The mythologies that Gaddafi had an army of money hungry Black Libyan rapists hopped up on Viagra and that the government had no popular support is just simply not true. The Gaddafi government had historically incorporated Black Libyans into the political superstructure and used the nation’s oil resources to support social welfare programs as well as invest in African independent economic development. In fact, the Gaddafi government pledged to invest $97 billion into Africa to free it from Western influence on the condition that “African states rid themselves of corruption and nepotism.”

Racist lies lead to more racism, more genocide

All wars are based on some foundational story or narrative that justifies their existence. In bourgeois society, where class tensions and conflict are constantly being glossed over or concealed via the bourgeois press and ideological institutions, it is the duty of revolutionaries to “stand for truth no matter who it is for or who it is against,” as Malcolm X taught. In addition, living in the foremost imperialist nation, we have a special duty to the oppressed of the world seeing as how the government of this country is actively suppressing popular movements for social justice and liberation all over the world while actively supporting reactionaries and counterrevolution.

The war on Libya was based on quite a few foundational lies mired in racism and colonialism. One being that there was a genocide going on in Libya waged by Gaddafi and forces loyal to him. Another was that Gaddafi was giving Viagra to Black Libyans to go out and commit mass rape. We also heard stories about Gaddafi indiscriminately “killing his own people” in
the suppression of a “popular revolution” and the all-time liberal imperialist favorite “for democracy and freedom from dictatorship.”

There were many more lies told about Libya on the eve of its destruction, but these were the most prominent ones as they still linger today in many political circles even those that consider themselves to be “revolutionary.”

All of these lies were not true or even half-truths at best. There was no genocide when Gaddafi was in power, but we do know that there was genocidal violence against Black Libyans and mass lynchings carried out by the so-called “rebels” that the U.S. was backing at the time. One has to wonder, where was the bourgeois press then? Where was their “outrage” and chastisement for the world “turning a blind eye.” A year after the conflict began, some news outlets reported on the forced feeding of Black Libyans “the flag of Gaddafi,” at the hand of the rebels.  The flag symbolized the nationalist revolution in 1969 led by Gaddafi, which kicked out U.S. imperialism’s bases and nationalized some of the commanding heights of the economy to create social welfare benefits for Libyan workers and farmers leading to the highest levels of human development in all of Africa.

Anti-imperialism at home and abroad

On Nov. 18 in Paris, hundreds of protesters, mainly led by young Black people, demonstrated in front of the Libyan Embassy in central Paris. They were met by police repression as they denounced the re-introduction of slavery in Libya. Protestors had signs that read “Free our brothers” and “Put an End to the slavery and concentration camps in Libya.”
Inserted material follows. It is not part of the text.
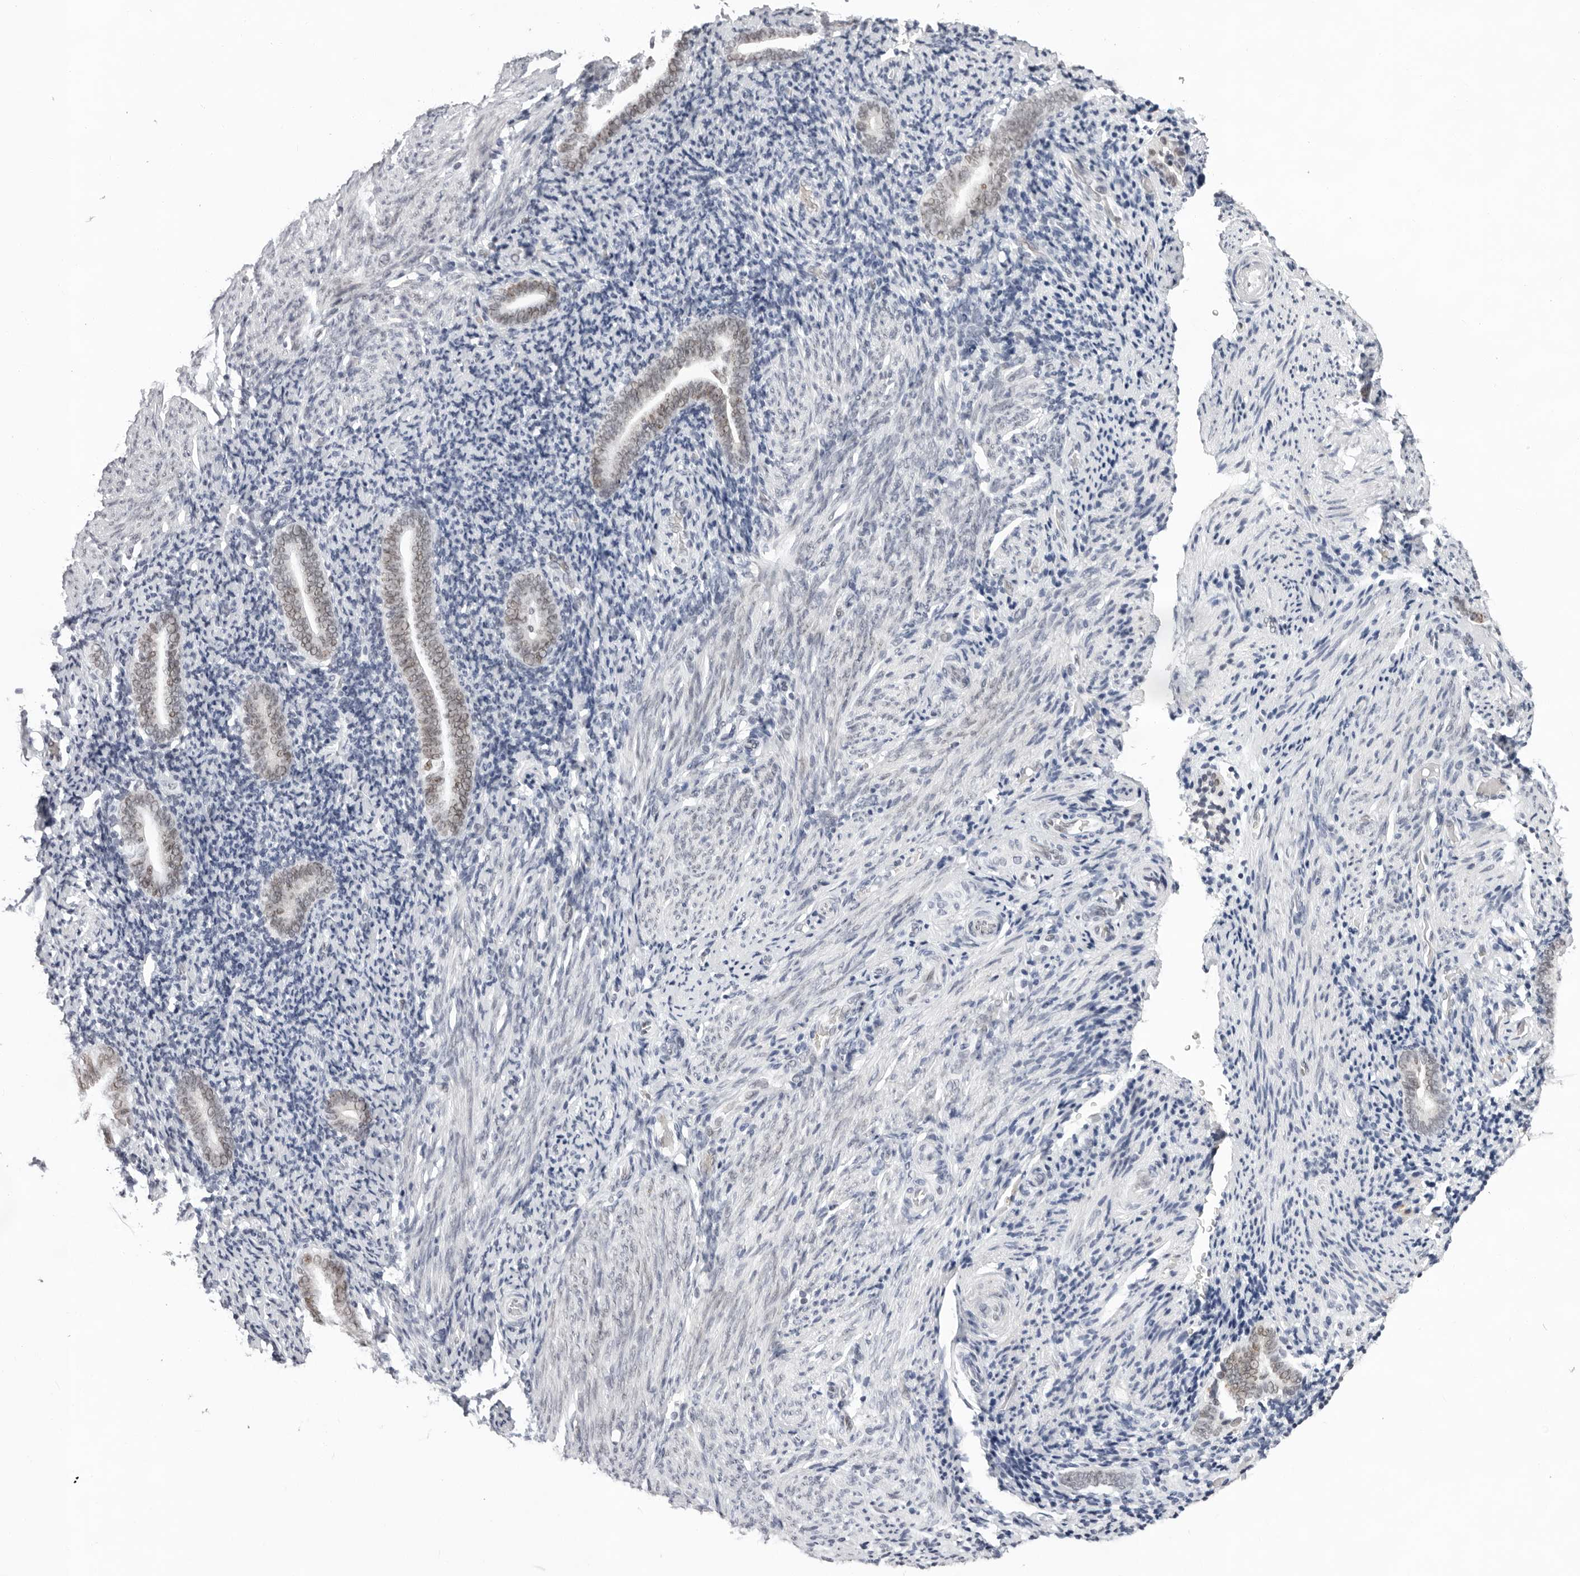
{"staining": {"intensity": "negative", "quantity": "none", "location": "none"}, "tissue": "endometrium", "cell_type": "Cells in endometrial stroma", "image_type": "normal", "snomed": [{"axis": "morphology", "description": "Normal tissue, NOS"}, {"axis": "topography", "description": "Endometrium"}], "caption": "The histopathology image shows no staining of cells in endometrial stroma in normal endometrium.", "gene": "USP1", "patient": {"sex": "female", "age": 51}}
These brave young activists, many of them young Black people, are on the right path. We must follow in their footsteps and build the struggle. According the the New York Times, one protester stated: “We have to mobilize — we can’t let this kind of thing happen. Did we really need to see such shocking pictures before taking a stand? I don’t think so?”
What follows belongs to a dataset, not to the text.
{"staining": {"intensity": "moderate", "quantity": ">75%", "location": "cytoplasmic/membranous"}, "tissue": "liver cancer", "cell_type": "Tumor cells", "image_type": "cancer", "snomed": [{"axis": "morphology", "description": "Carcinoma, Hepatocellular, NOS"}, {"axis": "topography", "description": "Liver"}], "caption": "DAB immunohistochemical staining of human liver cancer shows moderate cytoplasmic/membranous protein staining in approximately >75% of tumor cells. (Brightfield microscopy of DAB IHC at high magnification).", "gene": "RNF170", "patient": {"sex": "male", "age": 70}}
The destabilization of Libya by U.S., French, and British imperialism has led to the rise of ISIS, Boko Haram, and the migration crisis in Europe. Their actions have emboldened the far rightwing, which uses the declining imperialist economies to scapegoat immigrants and people of color to spread their racist lies to justify why they oppress us.

We stand with the Black African migrants and those enslaved in Libya and beyond as a result of the 2011 NATO war on the country. We must always remember that the enemy is at home and we must work to do all we can so that our own governments are held accountable for spurring on the destruction of sovereign and independent states.